Massangano is a word whose origin came from Angola, with references dating from the 16th century.

Massangano, is a village, east of Luanda, in the province of Kwanza Norte. The legend about his name goes back to the time of the caravels that transported the first Portuguese´s to Angola. His helmsman, Paulo Dias de Novais, after disembarking on African soil, may have asked the name of the place to a native who quietly stepped (kneaded) corn in his pestle: “what is this place called?”, He asked. Seeing the question in a strange language, the man would have thought that the foreigner asked him what he was doing and, thus thinking, replied in Kimbundu language: “massa n’gna!” (“Corn sir!”). Paulo Dias de Novais understood that the place was called “Massangano” - a name that remains today

In search of fortune, expanding Portuguese domains, these explorers pitted black nations and kings against each other to take their lands and imprison the losers for the slave trade, a great business from the 16th century onwards. For seven years, from August 1641 to August 1648, Massangano was officially the Portuguese capital of Angola, during the Dutch invasion. Other significant names and facts occurred during the struggles to retake the place.

In 1640, Queen Nzinga (or Ginga) and her warriors attacked Fort Massangano, where her two sisters, Cambu and Fungi, were imprisoned, the latter being executed. It was a Brazilian general, Salvador Correia de Sá y Benevides, who restored Portuguese sovereignty in Luanda in 1648. In a tangle of twists and turns, these wars and their characters are part of not only the history of Angola, but also the imagination of that people and who came to Brazil, as slaves.
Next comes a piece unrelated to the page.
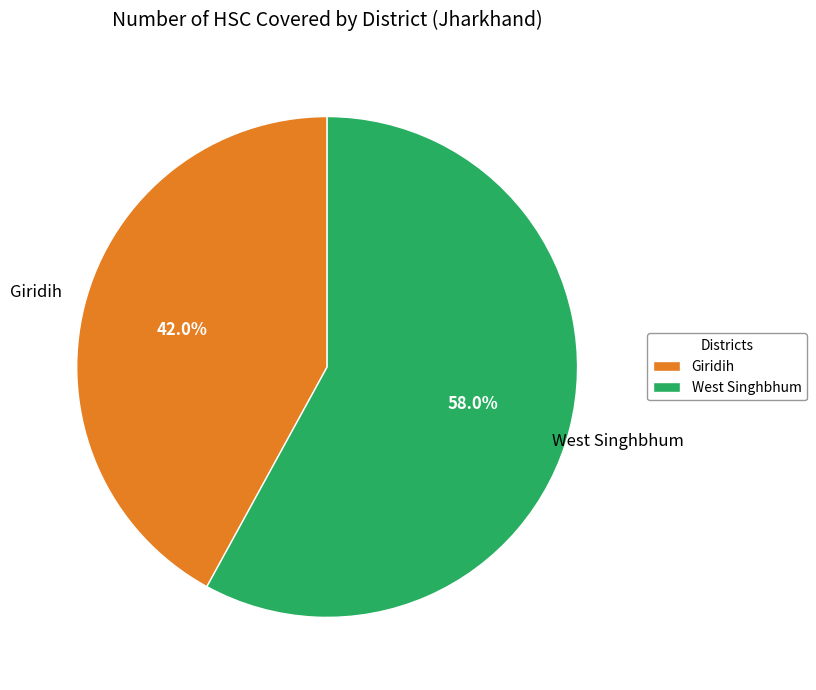

What is the largest slice in the pie chart?

West Singhbhum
In this place, in 1580, the Battle of Massangano was fought, in which the Portuguese forces defeated those of King Quiluange of the kingdom of Dongo. Later, in 1582, the Portuguese forces, under the command of Captain Paulo Dias de Novais, were repelled by the Dongo, when they tried to penetrate the region, in search of the legendary silver mines. This fortification was built by Novais himself (or by Manuel Cerveira Pereira, according to other authors), on the banks of the Cuanza River, in 1583, with the function of defending the prison (establishment of military colonization) that ensured Portuguese occupation in the region.

In addition to marking the Portuguese military presence, this establishment guaranteed the integrity of commercial networks, including the slave trade to the American continent.